I feel like some serious poocockacheese today. Had a bit of a rant in the car which helped some. Went to my amazing yoga class which helped some. But still I sit here with a spoon full of chocolate frosting in my mouth as I type this watching episode after episode of my laughter therapy The Office. I am in total self loathing mode. I pretty much hate myself today. Every thought I have turns immediately into how I suck. Looking through my facebook reading my friends' posts depressed me because I haven't written them enough, I can't go to the bathroom at work without mentally degrading myself as I walk past the mirror, I don't want to see anyone or go anywhere because I might run into someone and they will see how fat I've gotten, and as I write this I can't hardly write a word without criticizing how lame of a writer I am. Plus I can barely write this because I am so lazy and will give up before I have said all I need to.

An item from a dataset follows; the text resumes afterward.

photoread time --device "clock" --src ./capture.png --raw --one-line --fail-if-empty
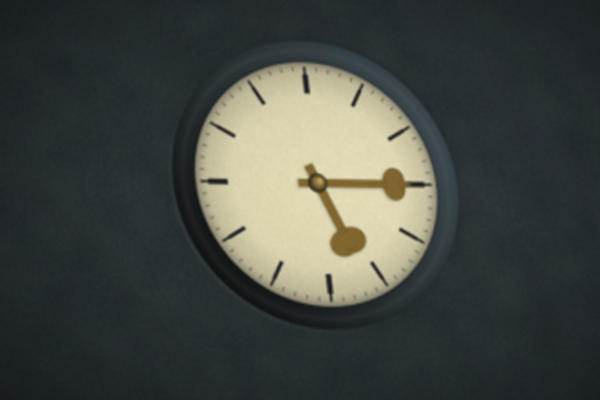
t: 5:15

I hate me for being fat, lazy, stupid, and angry. Then I get depressed and eat which makes me fat, lazy, stupid, angry, etc. It is a horrible cycle that I cannot break. I am disgusted with the way I look, act, and feel. I imagine the woman that I want to be and then I hate myself for not being that way.
These feelings can take a flying leap off the depression train for all I care. I am sooooo tired of my immature ridiculous self loathing. Lord Jesus help me!
I want to crawl in a hole and not come out for a month. I wish I were a 100 lbs thinner. I wish I were a 100 lbs thinner. I wish I were a 100 lbs thinner. Maybe that will help, if only I had some ruby slippers to click together, except they probably wouldn't fit. It is the wish of my very soul, the desire of heart, it fills my thoughts about 70% of the day!